— Data listing —
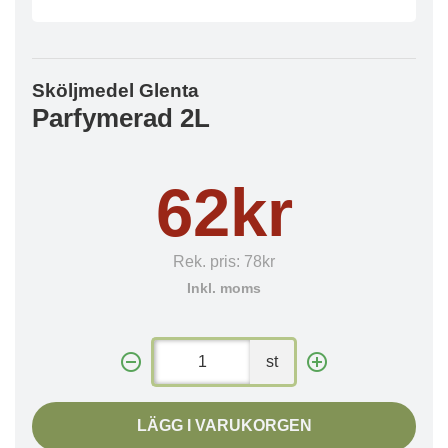
Sköljmedel Glenta
Parfymerad 2L
62kr
Rek. pris:
78kr
Inkl. moms
st
LÄGG I VARUKORGEN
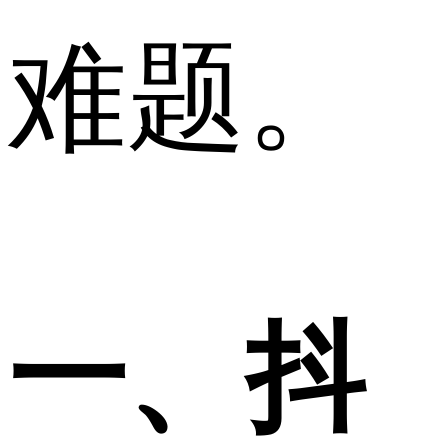
难题。
一、抖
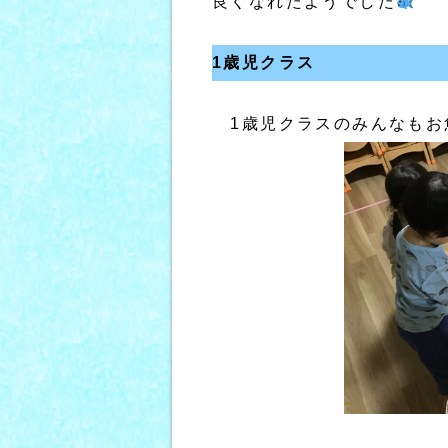
良くなれたようでした
1歳児クラス
1歳児クラスのみんなもお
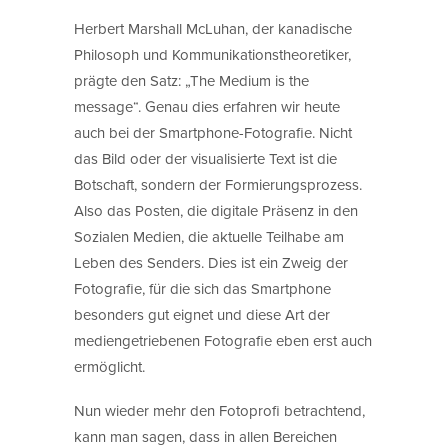
Herbert Marshall McLuhan, der kanadische
Philosoph und Kommunikationstheoretiker,
prägte den Satz: „The Medium is the
message“. Genau dies erfahren wir heute
auch bei der Smartphone-Fotografie. Nicht
das Bild oder der visualisierte Text ist die
Botschaft, sondern der Formierungsprozess.
Also das Posten, die digitale Präsenz in den
Sozialen Medien, die aktuelle Teilhabe am
Leben des Senders. Dies ist ein Zweig der
Fotografie, für die sich das Smartphone
besonders gut eignet und diese Art der
mediengetriebenen Fotografie eben erst auch
ermöglicht.
Nun wieder mehr den Fotoprofi betrachtend,
kann man sagen, dass in allen Bereichen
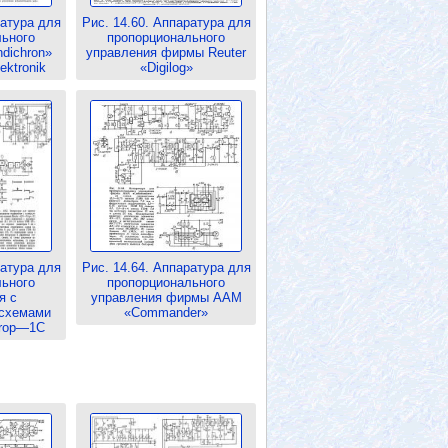
ратура для
Рис. 14.60. Аппаратура для
льного
пропорционального
dichron»
управления фирмы Reuter
ktronik
«Digilog»
ратура для
Рис. 14.64. Аппаратура для
льного
пропорционального
я с
управления фирмы ААМ
 схемами
«Commander»
rop—1C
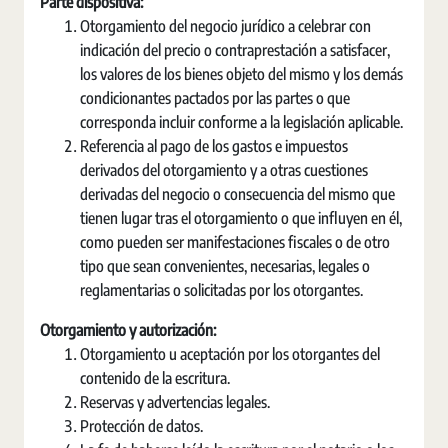
Parte dispositiva:
Otorgamiento del negocio jurídico a celebrar con
indicación del precio o contraprestación a satisfacer,
los valores de los bienes objeto del mismo y los demás
condicionantes pactados por las partes o que
corresponda incluir conforme a la legislación aplicable.
Referencia al pago de los gastos e impuestos
derivados del otorgamiento y a otras cuestiones
derivadas del negocio o consecuencia del mismo que
tienen lugar tras el otorgamiento o que influyen en él,
como pueden ser manifestaciones fiscales o de otro
tipo que sean convenientes, necesarias, legales o
reglamentarias o solicitadas por los otorgantes.
Otorgamiento y autorización:
Otorgamiento u aceptación por los otorgantes del
contenido de la escritura.
Reservas y advertencias legales.
Protección de datos.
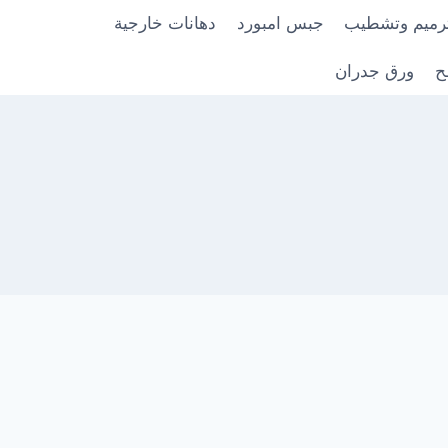
رميم وتشطيب
جبس امبورد
دهانات خارجية
ح
ورق جدران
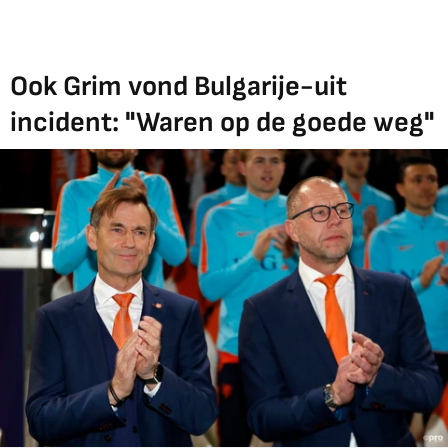
Ook Grim vond Bulgarije-uit
incident: "Waren op de goede weg"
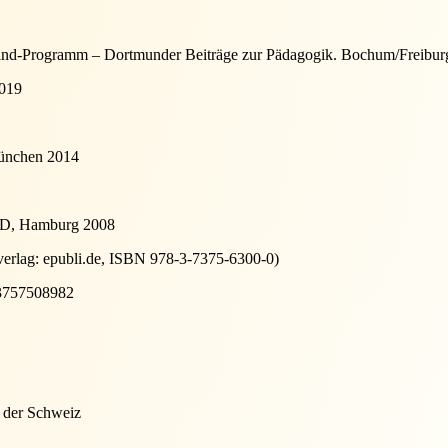
-Kind-Programm – Dortmunder Beiträge zur Pädagogik. Bochum/Freiburg
2019
München 2014
DVD, Hamburg 2008
tverlag: epubli.de, ISBN 978-3-7375-6300-0)
83757508982
n der Schweiz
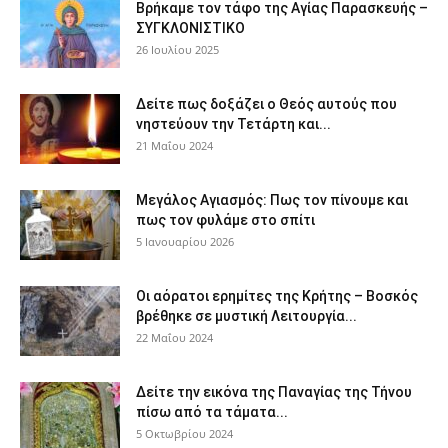
Βρήκαμε τον τάφο της Αγίας Παρασκευής –
ΣΥΓΚΛΟΝΙΣΤΙΚΟ
26 Ιουλίου 2025
Δείτε πως δοξάζει ο Θεός αυτούς που
νηστεύουν την Τετάρτη και...
21 Μαΐου 2024
Μεγάλος Αγιασμός: Πως τον πίνουμε και
πως τον φυλάμε στο σπίτι
5 Ιανουαρίου 2026
Οι αόρατοι ερημίτες της Κρήτης – Βοσκός
βρέθηκε σε μυστική Λειτουργία...
22 Μαΐου 2024
Δείτε την εικόνα της Παναγίας της Τήνου
πίσω από τα τάματα...
5 Οκτωβρίου 2024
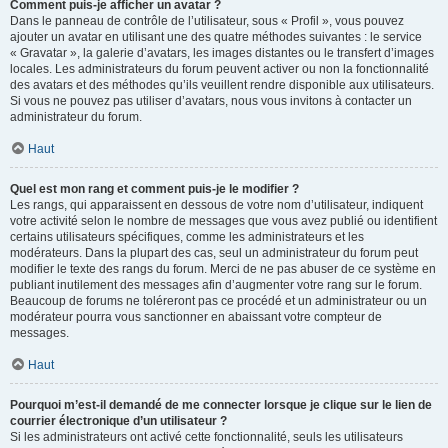
Comment puis-je afficher un avatar ?
Dans le panneau de contrôle de l’utilisateur, sous « Profil », vous pouvez
ajouter un avatar en utilisant une des quatre méthodes suivantes : le service
« Gravatar », la galerie d’avatars, les images distantes ou le transfert d’images
locales. Les administrateurs du forum peuvent activer ou non la fonctionnalité
des avatars et des méthodes qu’ils veuillent rendre disponible aux utilisateurs.
Si vous ne pouvez pas utiliser d’avatars, nous vous invitons à contacter un
administrateur du forum.
Haut
Quel est mon rang et comment puis-je le modifier ?
Les rangs, qui apparaissent en dessous de votre nom d’utilisateur, indiquent
votre activité selon le nombre de messages que vous avez publié ou identifient
certains utilisateurs spécifiques, comme les administrateurs et les
modérateurs. Dans la plupart des cas, seul un administrateur du forum peut
modifier le texte des rangs du forum. Merci de ne pas abuser de ce système en
publiant inutilement des messages afin d’augmenter votre rang sur le forum.
Beaucoup de forums ne toléreront pas ce procédé et un administrateur ou un
modérateur pourra vous sanctionner en abaissant votre compteur de
messages.
Haut
Pourquoi m’est-il demandé de me connecter lorsque je clique sur le lien de
courrier électronique d’un utilisateur ?
Si les administrateurs ont activé cette fonctionnalité, seuls les utilisateurs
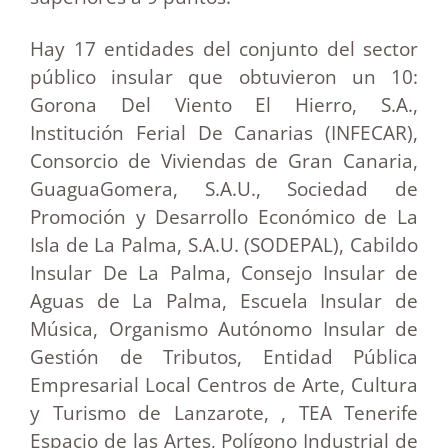
Hay 17 entidades del conjunto del sector
público insular que obtuvieron un 10:
Gorona Del Viento El Hierro, S.A.,
Institución Ferial De Canarias (INFECAR),
Consorcio de Viviendas de Gran Canaria,
GuaguaGomera, S.A.U., Sociedad de
Promoción y Desarrollo Económico de La
Isla de La Palma, S.A.U. (SODEPAL), Cabildo
Insular De La Palma, Consejo Insular de
Aguas de La Palma, Escuela Insular de
Música, Organismo Autónomo Insular de
Gestión de Tributos, Entidad Pública
Empresarial Local Centros de Arte, Cultura
y Turismo de Lanzarote, , TEA Tenerife
Espacio de las Artes, Polígono Industrial de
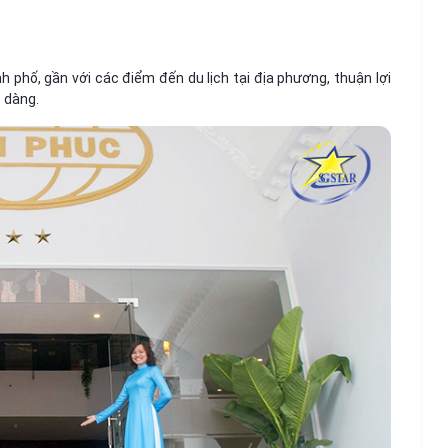
 phố, gần với các điểm đến du lịch tại địa phương, thuận lợi
 dàng.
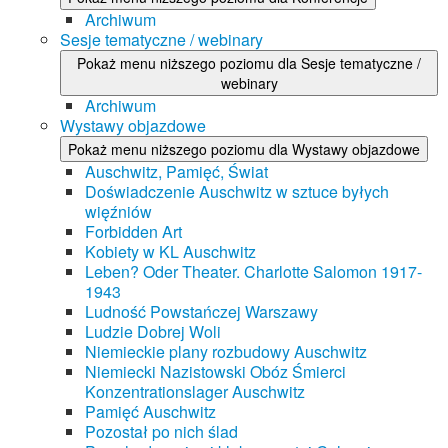
Archiwum
Sesje tematyczne / webinary
Pokaż menu niższego poziomu dla Sesje tematyczne /
webinary
Archiwum
Wystawy objazdowe
Pokaż menu niższego poziomu dla Wystawy objazdowe
Auschwitz, Pamięć, Świat
Doświadczenie Auschwitz w sztuce byłych
więźniów
Forbidden Art
Kobiety w KL Auschwitz
Leben? Oder Theater. Charlotte Salomon 1917-
1943
Ludność Powstańczej Warszawy
Ludzie Dobrej Woli
Niemieckie plany rozbudowy Auschwitz
Niemiecki Nazistowski Obóz Śmierci
Konzentrationslager Auschwitz
Pamięć Auschwitz
Pozostał po nich ślad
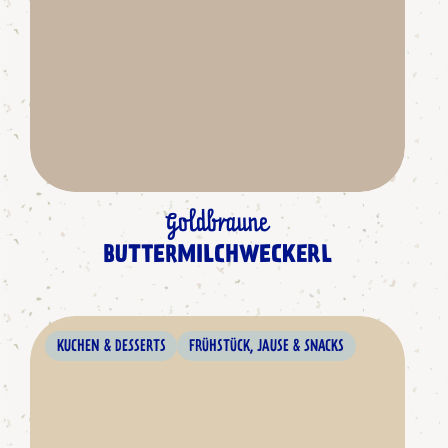
Goldbraune
BUTTERMILCHWECKERL
KUCHEN & DESSERTS
FRÜHSTÜCK, JAUSE & SNACKS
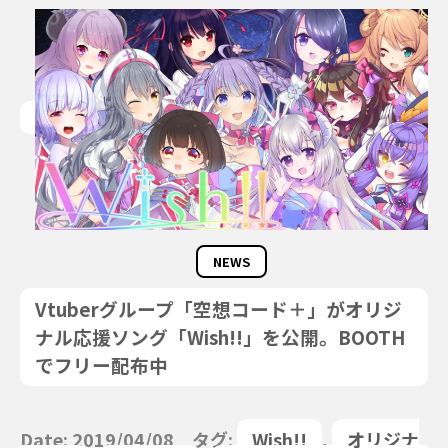
NEWS
Vtuberグループ「空想コード＋」がオリジ
ナル応援ソング「Wish!!」を公開。BOOTH
でフリー配布中
Date: 2019/04/08 タグ:
Wish!!
,
オリジナ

— What is needed —
Without the pictures, write out the listing exactly as it appears above.

— Task result —
Sköljmedel Glenta
Parfymerad 2L
62kr
Rek. pris:
78kr
Inkl. moms
st
LÄGG I VARUKORGEN
难题。
一、抖
良くなれたようでした
1歳児クラス
1歳児クラスのみんなもお
Herbert Marshall McLuhan, der kanadische
Philosoph und Kommunikationstheoretiker,
prägte den Satz: „The Medium is the
message“. Genau dies erfahren wir heute
auch bei der Smartphone-Fotografie. Nicht
das Bild oder der visualisierte Text ist die
Botschaft, sondern der Formierungsprozess.
Also das Posten, die digitale Präsenz in den
Sozialen Medien, die aktuelle Teilhabe am
Leben des Senders. Dies ist ein Zweig der
Fotografie, für die sich das Smartphone
besonders gut eignet und diese Art der
mediengetriebenen Fotografie eben erst auch
ermöglicht.
Nun wieder mehr den Fotoprofi betrachtend,
kann man sagen, dass in allen Bereichen
ратура для
Рис. 14.60. Аппаратура для
льного
пропорционального
dichron»
управления фирмы Reuter
ktronik
«Digilog»
ратура для
Рис. 14.64. Аппаратура для
льного
пропорционального
я с
управления фирмы ААМ
 схемами
«Commander»
rop—1C
Parte dispositiva:
Otorgamiento del negocio jurídico a celebrar con
indicación del precio o contraprestación a satisfacer,
los valores de los bienes objeto del mismo y los demás
condicionantes pactados por las partes o que
corresponda incluir conforme a la legislación aplicable.
Referencia al pago de los gastos e impuestos
derivados del otorgamiento y a otras cuestiones
derivadas del negocio o consecuencia del mismo que
tienen lugar tras el otorgamiento o que influyen en él,
como pueden ser manifestaciones fiscales o de otro
tipo que sean convenientes, necesarias, legales o
reglamentarias o solicitadas por los otorgantes.
Otorgamiento y autorización:
Otorgamiento u aceptación por los otorgantes del
contenido de la escritura.
Reservas y advertencias legales.
Protección de datos.
رميم وتشطيب
جبس امبورد
دهانات خارجية
ح
ورق جدران
Ook Grim vond Bulgarije-uit
incident: "Waren op de goede weg"
-Kind-Programm – Dortmunder Beiträge zur Pädagogik. Bochum/Freiburg
2019
München 2014
DVD, Hamburg 2008
tverlag: epubli.de, ISBN 978-3-7375-6300-0)
83757508982
n der Schweiz
Βρήκαμε τον τάφο της Αγίας Παρασκευής –
ΣΥΓΚΛΟΝΙΣΤΙΚΟ
26 Ιουλίου 2025
Δείτε πως δοξάζει ο Θεός αυτούς που
νηστεύουν την Τετάρτη και...
21 Μαΐου 2024
Μεγάλος Αγιασμός: Πως τον πίνουμε και
πως τον φυλάμε στο σπίτι
5 Ιανουαρίου 2026
Οι αόρατοι ερημίτες της Κρήτης – Βοσκός
βρέθηκε σε μυστική Λειτουργία...
22 Μαΐου 2024
Δείτε την εικόνα της Παναγίας της Τήνου
πίσω από τα τάματα...
5 Οκτωβρίου 2024
Comment puis-je afficher un avatar ?
Dans le panneau de contrôle de l’utilisateur, sous « Profil », vous pouvez
ajouter un avatar en utilisant une des quatre méthodes suivantes : le service
« Gravatar », la galerie d’avatars, les images distantes ou le transfert d’images
locales. Les administrateurs du forum peuvent activer ou non la fonctionnalité
des avatars et des méthodes qu’ils veuillent rendre disponible aux utilisateurs.
Si vous ne pouvez pas utiliser d’avatars, nous vous invitons à contacter un
administrateur du forum.
Haut
Quel est mon rang et comment puis-je le modifier ?
Les rangs, qui apparaissent en dessous de votre nom d’utilisateur, indiquent
votre activité selon le nombre de messages que vous avez publié ou identifient
certains utilisateurs spécifiques, comme les administrateurs et les
modérateurs. Dans la plupart des cas, seul un administrateur du forum peut
modifier le texte des rangs du forum. Merci de ne pas abuser de ce système en
publiant inutilement des messages afin d’augmenter votre rang sur le forum.
Beaucoup de forums ne toléreront pas ce procédé et un administrateur ou un
modérateur pourra vous sanctionner en abaissant votre compteur de
messages.
Haut
Pourquoi m’est-il demandé de me connecter lorsque je clique sur le lien de
courrier électronique d’un utilisateur ?
Si les administrateurs ont activé cette fonctionnalité, seuls les utilisateurs
Hay 17 entidades del conjunto del sector
público insular que obtuvieron un 10:
Gorona Del Viento El Hierro, S.A.,
Institución Ferial De Canarias (INFECAR),
Consorcio de Viviendas de Gran Canaria,
GuaguaGomera, S.A.U., Sociedad de
Promoción y Desarrollo Económico de La
Isla de La Palma, S.A.U. (SODEPAL), Cabildo
Insular De La Palma, Consejo Insular de
Aguas de La Palma, Escuela Insular de
Música, Organismo Autónomo Insular de
Gestión de Tributos, Entidad Pública
Empresarial Local Centros de Arte, Cultura
y Turismo de Lanzarote, , TEA Tenerife
Espacio de las Artes, Polígono Industrial de
 phố, gần với các điểm đến du lịch tại địa phương, thuận lợi
 dàng.
Archiwum
Sesje tematyczne / webinary
Pokaż menu niższego poziomu dla Sesje tematyczne /
webinary
Archiwum
Wystawy objazdowe
Pokaż menu niższego poziomu dla Wystawy objazdowe
Auschwitz, Pamięć, Świat
Doświadczenie Auschwitz w sztuce byłych
więźniów
Forbidden Art
Kobiety w KL Auschwitz
Leben? Oder Theater. Charlotte Salomon 1917-
1943
Ludność Powstańczej Warszawy
Ludzie Dobrej Woli
Niemieckie plany rozbudowy Auschwitz
Niemiecki Nazistowski Obóz Śmierci
Konzentrationslager Auschwitz
Pamięć Auschwitz
Pozostał po nich ślad
Goldbraune
BUTTERMILCHWECKERL
KUCHEN & DESSERTS
FRÜHSTÜCK, JAUSE & SNACKS
NEWS
Vtuberグループ「空想コード＋」がオリジ
ナル応援ソング「Wish!!」を公開。BOOTH
でフリー配布中
Date: 2019/04/08 タグ:
Wish!!
,
オリジナ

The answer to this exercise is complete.